Playing with the same materials of religious patriarchy that Joseph Smith and Brigham Young would utilize more successfully, in 1832 Matthews arrived in New York City, announcing his new identity as Father Matthias, Prophet of God the Father. In contrast to the pretensions of the smug, evangelical entrepreneurs, the new messiah had come, he screamed, to build the one true church of God.
Yes, the book actually BEGINS with Matthews in Kirtland, Ohio, where the Mormons built their first temple, but he's too much of a lunatic for Smith to take on as a project.
“I told him,” Smith wrote in his diary, “that my God told me that his God is the Devil.”
So "Matthias" gained followers among the "frenzied periphery of metropolitan New York evangelicalism." People like
the wily Anne Folger, who would ultimately seduce both the prophet and his patriarchal vision; her cuckolded husband Benjamin, a wealthy evangelical entrepreneur; and perhaps most intriguing, a mystic ex-slave named Isabella Van Wagenen, whom many historians have come to know under a different name and guise.
What was his appeal? It was twofold. First, like Joseph Smith, he wanted nothing to do with the new materialist and respectable brand of evangelism, favoring what's known as the "old -time" religion. Second, he opposed the "feminization" of the church, favoring the dictates of traditional manhood.
The sexual ethic dictated by the new prophet, however--who readily dissolved marriages and refashioned others--quickly proved itself beyond what conventional society was ready to tolerate. In it, and in the prophet's ruthless exploitation of his followers' personal wealth, lay the inexorable chain of events that would result in the Kingdom's destruction: hints of sex scandal, mob action by neighboring villagers, Pierson's death and Matthews' trial for murder.

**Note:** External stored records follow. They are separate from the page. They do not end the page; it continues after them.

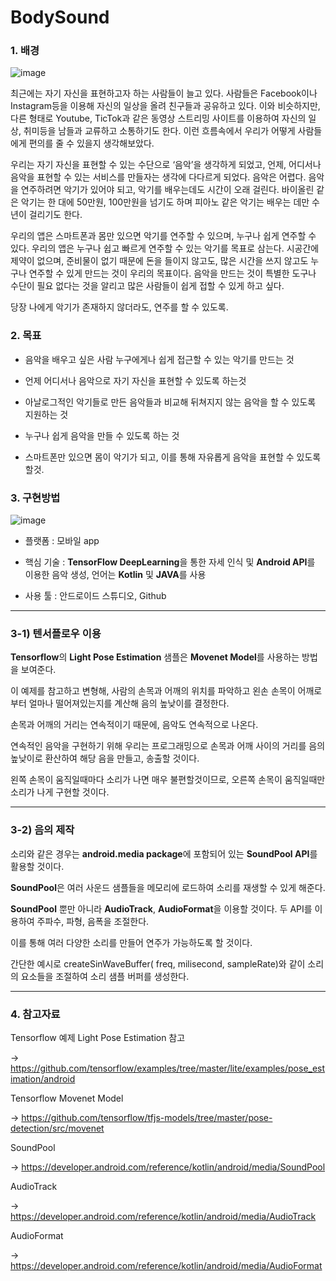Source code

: # BodySound
### 1. 배경
![image](https://user-images.githubusercontent.com/29995264/135447416-fc303a7e-106e-4bf4-a267-fae3d9c632c9.png)

최근에는 자기 자신을 표현하고자 하는 사람들이 늘고 있다. 사람들은 Facebook이나 Instagram등을 이용해 자신의 일상을 올려 친구들과 공유하고 있다. 이와 비슷하지만, 다른 형태로 Youtube, TicTok과 같은 동영상 스트리밍 사이트를 이용하여 자신의 일상, 취미등을 남들과 교류하고 소통하기도 한다. 이런 흐름속에서 우리가 어떻게 사람들에게 편의를 줄 수 있을지 생각해보았다. 

우리는 자기 자신을 표현할 수 있는 수단으로 ‘음악’을 생각하게 되었고, 언제, 어디서나 음악을 표현할 수 있는 서비스를 만들자는 생각에 다다르게 되었다. 음악은 어렵다. 음악을 연주하려면 악기가 있어야 되고, 악기를 배우는데도 시간이 오래 걸린다. 바이올린 같은 악기는 한 대에 50만원, 100만원을 넘기도 하며 피아노 같은 악기는 배우는 데만 수년이 걸리기도 한다. 

우리의 앱은 스마트폰과 몸만 있으면 악기를 연주할 수 있으며, 누구나 쉽게 연주할 수 있다. 우리의 앱은 누구나 쉽고 빠르게 연주할 수 있는 악기를 목표로 삼는다. 시공간에 제약이 없으며, 준비물이 없기 때문에 돈을 들이지 않고도, 많은 시간을 쓰지 않고도 누구나 연주할 수 있게 만드는 것이 우리의 목표이다. 음악을 만드는 것이 특별한 도구나 수단이 필요 없다는 것을 알리고 많은 사람들이 쉽게 접할 수 있게 하고 싶다. 

당장 나에게 악기가 존재하지 않더라도, 연주를 할 수 있도록.
### 2. 목표
- 음악을 배우고 싶은 사람 누구에게나 쉽게 접근할 수 있는 악기를 만드는 것

- 언제 어디서나 음악으로 자기 자신을 표현할 수 있도록 하는것

- 아날로그적인 악기들로 만든 음악들과 비교해 뒤쳐지지 않는 음악을 할 수 있도록 지원하는 것

- 누구나 쉽게 음악을 만들 수 있도록 하는 것

- 스마트폰만 있으면 몸이 악기가 되고, 이를 통해 자유롭게 음악을 표현할 수 있도록 할것. 





### 3. 구현방법
![image](https://user-images.githubusercontent.com/29995264/135447625-0bd9cd86-85af-43c3-8707-91880b908389.png)
- 플랫폼 : 모바일 app

- 핵심 기술 : **TensorFlow DeepLearning**을 통한 자세 인식 및 **Android API**를 이용한 음악 생성, 언어는 **Kotlin** 및 **JAVA**를 사용

- 사용 툴 : 안드로이드 스튜디오, Github
********************
### 3-1) 텐서플로우 이용

 **Tensorflow**의 **Light Pose Estimation** 샘플은 **Movenet Model**를 사용하는 방법을 보여준다. 

 이 예제를 참고하고 변형해, 사람의 손목과 어깨의 위치를 파악하고 왼손 손목이 어깨로부터 얼마나 떨어져있는지를 계산해 음의 높낮이를 결정한다. 

 손목과 어깨의 거리는 연속적이기 때문에, 음악도 연속적으로 나온다. 

 연속적인 음악을 구현하기 위해 우리는 프로그래밍으로 손목과 어깨 사이의 거리를 음의 높낮이로 환산하여 해당 음을 만들고, 송출할 것이다. 

 왼쪽 손목이 움직일때마다 소리가 나면 매우 불편할것이므로, 오른쪽 손목이 움직일때만 소리가 나게 구현할 것이다. 

********************
### 3-2) 음의 제작

 소리와 같은 경우는 **android.media package**에 포함되어 있는 **SoundPool API**를 활용할 것이다.

 **SoundPool**은 여러 사운드 샘플들을 메모리에 로드하여 소리를 재생할 수 있게 해준다. 

 **SoundPool** 뿐만 아니라 **AudioTrack**, **AudioFormat**을 이용할 것이다. 두 API를 이용하여 주파수, 파형, 음폭을 조절한다.

 이를 통해 여러 다양한 소리를 만들어 연주가 가능하도록 할 것이다.

 간단한 예시로 createSinWaveBuffer( freq,  milisecond,  sampleRate)와 같이 소리의 요소들을 조절하여 소리 샘플 버퍼를 생성한다. 

********************





### 4. 참고자료
Tensorflow 예제 Light Pose Estimation 참고

 -> <https://github.com/tensorflow/examples/tree/master/lite/examples/pose_estimation/android>

Tensorflow Movenet Model

 -> <https://github.com/tensorflow/tfjs-models/tree/master/pose-detection/src/movenet>

SoundPool

 -> <https://developer.android.com/reference/kotlin/android/media/SoundPool>

AudioTrack

 -> <https://developer.android.com/reference/kotlin/android/media/AudioTrack>

AudioFormat

 -> <https://developer.android.com/reference/kotlin/android/media/AudioFormat>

Yes, a trial, with Isabella Van Wagenen as the key witness. Matthews was acquitted, but convicted on charges of assault and contempt of court for which he served a sentence of four months. And about Isabella. After the trial, she meditated and tried to make sense of what had been going on, and finally, she decided
that she must leave the city; it was no place for her; yea, she felt called in spirit to leave it, and to travel east and lecture.
Having made what preparations for leaving she deemed necessary,–which was, to put up a few articles of clothing in a pillow-case, all else being deemed an unnecessary incumbrance,–about an hour before she left, she informed Mrs. Whiting, the woman of the house where she was stopping, that her name was no longer Isabella, but SOJOURNER; and that she was going east. And to her inquiry, 'What are you going east for?' her answer was, 'The Spirit calls me there, and I must go.'
Yes indeedy. Isabella van Wagenen, the star witness of this murder trial (and these trials were the entertainment of the day, at least in New York) is the woman you know as Sojourner Truth.
(courtesy University of Pennsylvania Digital Library)
I don't buy her story. I think she understood she was too notorious to use her real name so she changed it. Of course, in the 1840s, a free black woman telling the antislavery story was notorious enough anyway, so I'm probably nitpicking.
But really. Religious "enthusiasm," believing you can raise someone from the dead through prayer, a cult based on hierarchical notions of masculinity and femininity, old-time fundamentalism --I wonder how at home some of our more fanatical right wing Christians would feel in the world of Matthias.
3:51 PM PT: Thank you, republishers! I guess forgetting to publish this from History for Kossacks (which I ALWAYS do with this series) is another piece of my grieving puzzle.